### Work request
Reproduce verbatim every line of text in the records below. Leave out the pictures.
──────────
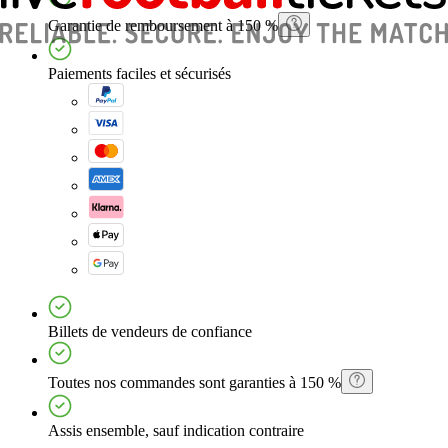
Garantie de remboursement à 150 %
Paiements faciles et sécurisés
Billets de vendeurs de confiance
Toutes nos commandes sont garanties à 150 %
Assis ensemble, sauf indication contraire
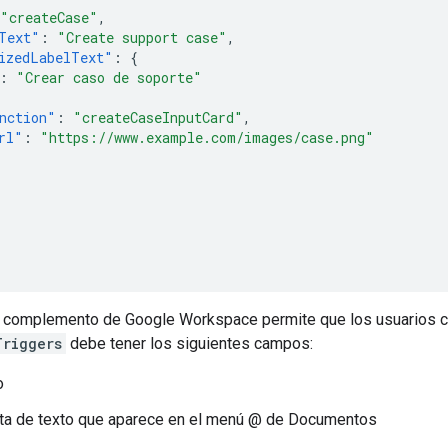
"createCase"
,
Text"
:
"Create support case"
,
izedLabelText"
:
{
:
"Crear caso de soporte"
nction"
:
"createCaseInputCard"
,
rl"
:
"https://www.example.com/images/case.png"
el complemento de Google Workspace permite que los usuarios c
Triggers
debe tener los siguientes campos:
o
eta de texto que aparece en el menú @ de Documentos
──────────
### Task answer
Garantie de remboursement à 150 %
Paiements faciles et sécurisés
Billets de vendeurs de confiance
Toutes nos commandes sont garanties à 150 %
Assis ensemble, sauf indication contraire
"createCase"
,
Text"
:
"Create support case"
,
izedLabelText"
:
{
:
"Crear caso de soporte"
nction"
:
"createCaseInputCard"
,
rl"
:
"https://www.example.com/images/case.png"
el complemento de Google Workspace permite que los usuarios c
Triggers
debe tener los siguientes campos:
o
eta de texto que aparece en el menú @ de Documentos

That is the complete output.